Nora, the psychology student, jumps in; “DNA extraction?”

Ash shrugs and says, “Just a lot of spitting. It’s okay Nora. I can make more DNA later."

So I tell them that I’ve done it too, and I’m waiting to hear back on the results. Nora wonders if it’ll come back as partially Jewish. Mary tells me about her Irish ancestry, which is why—she states—she can’t run a marathon without her cheeks turning bright red and people asking her if she’s had too much to drink by the time she reaches the finish line. Ash, who is Lebanese by way of Uruguay, flips her blonde curls over her shoulders and pushes her white sangria away from her and muffles a joke about the test coming up positive for Irish ancestry if there’s too much alcohol in a DNA sample. 

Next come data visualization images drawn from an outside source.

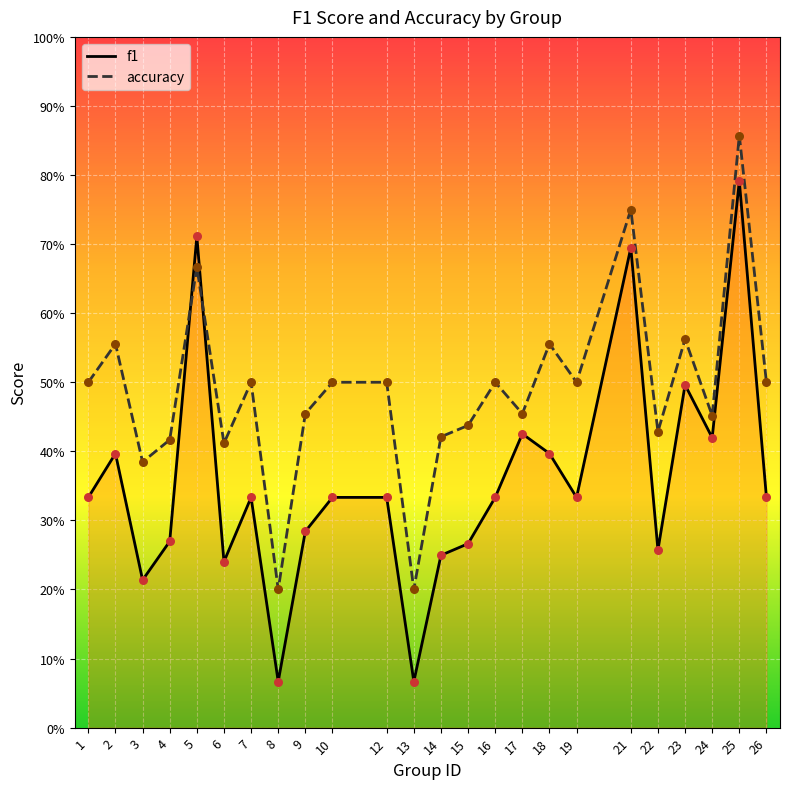

Which series reaches the minimum Y coordinate?

f1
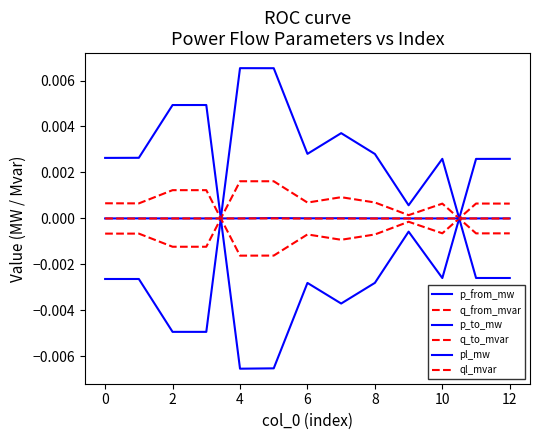

True or false: ql_mvar and q_from_mvar intersect in this chart.

True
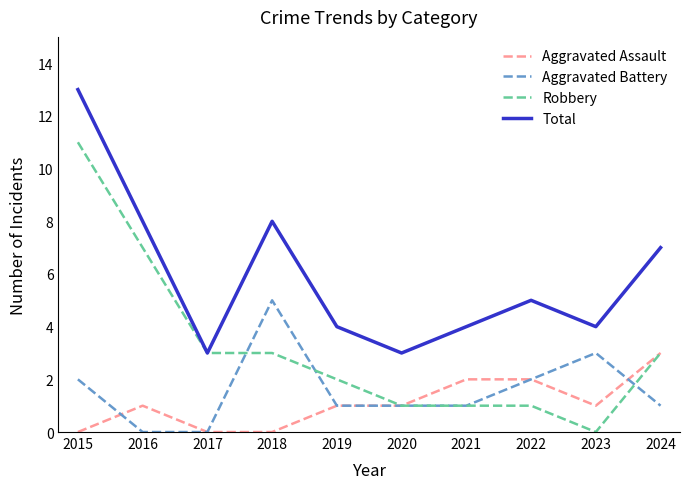

Reading left to right, list all the values displayed in this chart.

Aggravated Assault: 0	1	0	0	1	1	2	2	1	3
Aggravated Battery: 2	0	0	5	1	1	1	2	3	1
Robbery: 11	7	3	3	2	1	1	1	0	3
Total: 13	8	3	8	4	3	4	5	4	7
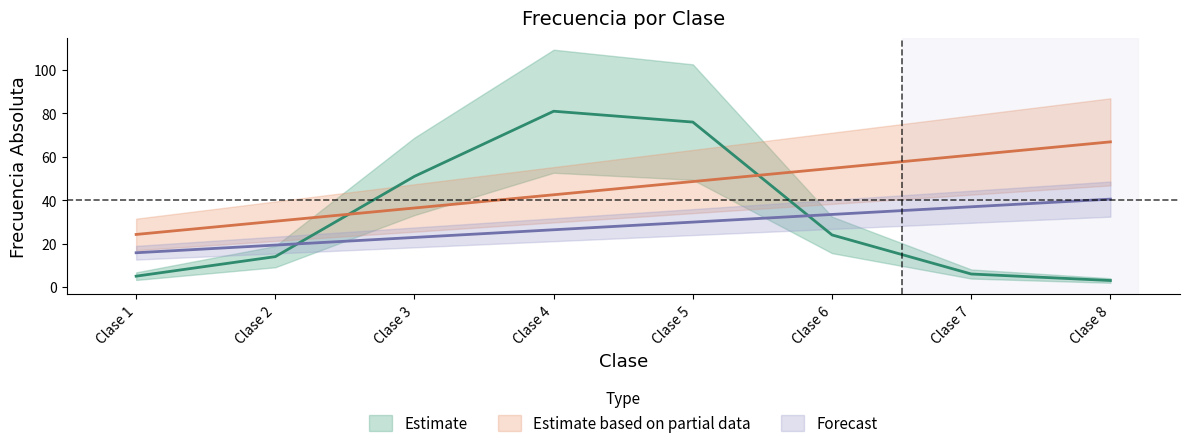

How many values in the Limite_Superior series are below 29?

4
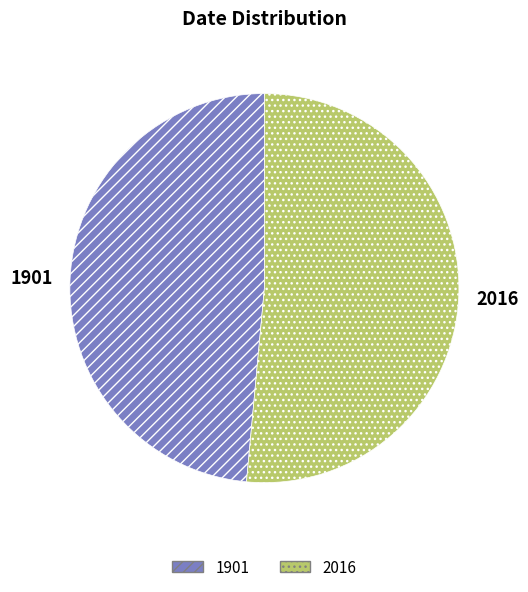

Combined, do 2016 and 1901 account for over 50%?

Yes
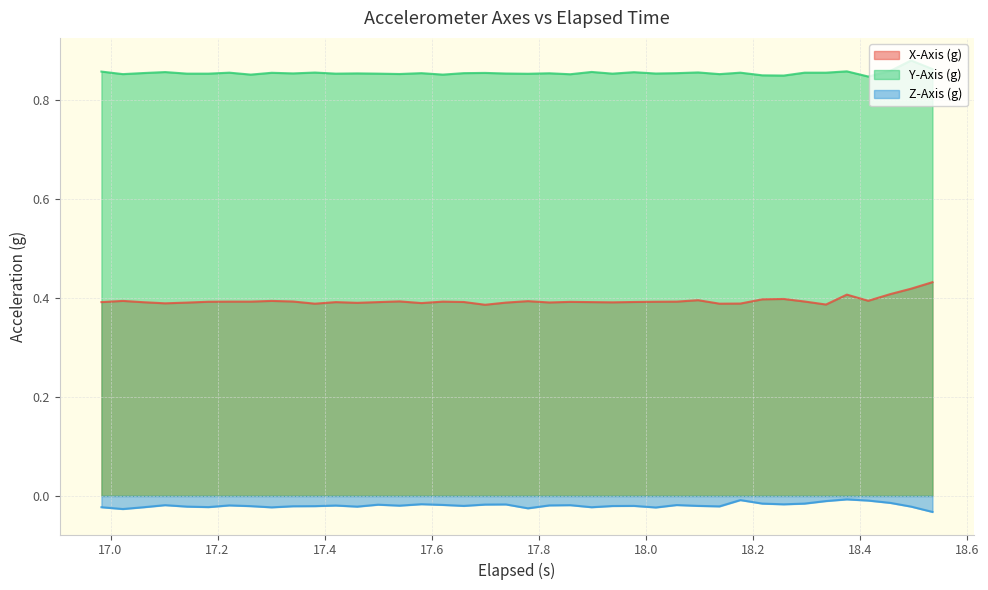

Which series has the largest total across all categories?

Y-Axis (g)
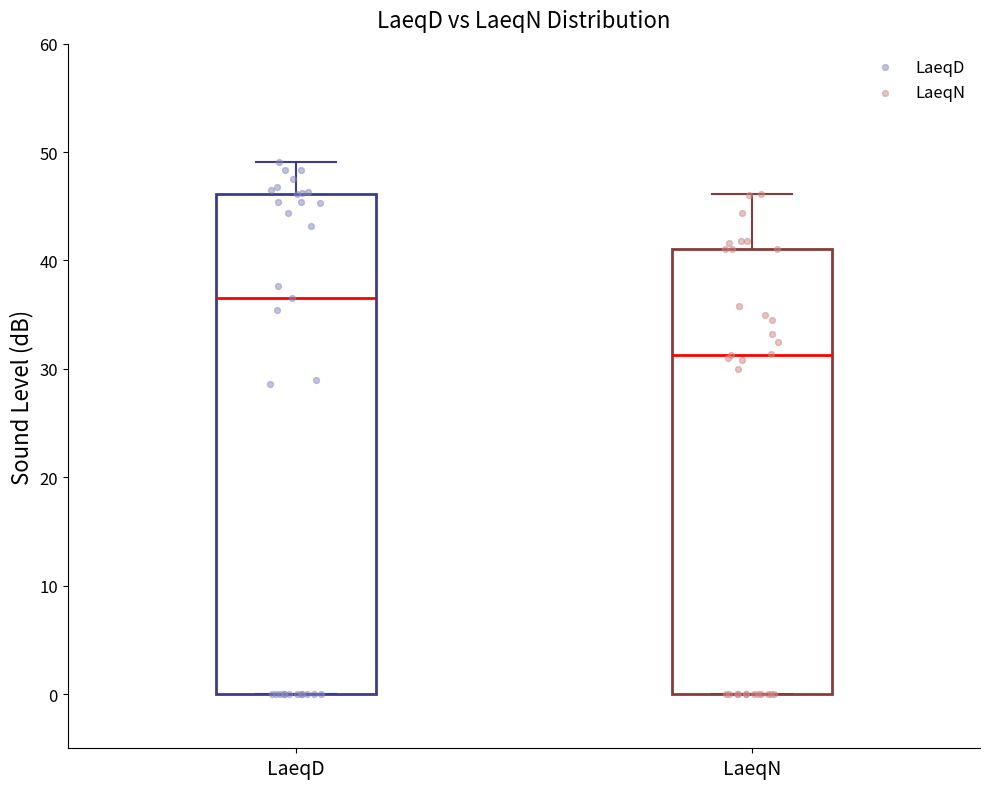

Reading left to right, read every box against the y-axis: the position of its median line, the range the box covers, and the ends of its whiskers. The values are not printed on the chart, so give them approximately, as read against the axis.

LaeqD: median 37, box 0 to 46, whiskers 0 to 49
LaeqN: median 31, box 0 to 41, whiskers 0 to 46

Party banter aside though, I was completely and pleasantly surprised to see that my friends were getting tested too. It’s not a necessity. (I grappled with that fact for a while.) I hadn’t brought it up to them before. The only other person I knew who had been tested runs in a different friendship circle, and he lamented the fact that his came back as almost exclusively and puritanically Northern European. 

There is a moment in which a certain euphoric feeling that only lasts for a few seconds exists when you discover that you’re a part of the zeitgeist. When you belong without having to prove that you belong. 

And in that moment, you pass out blissfully on someone else’s couch because you’ve been doing too much.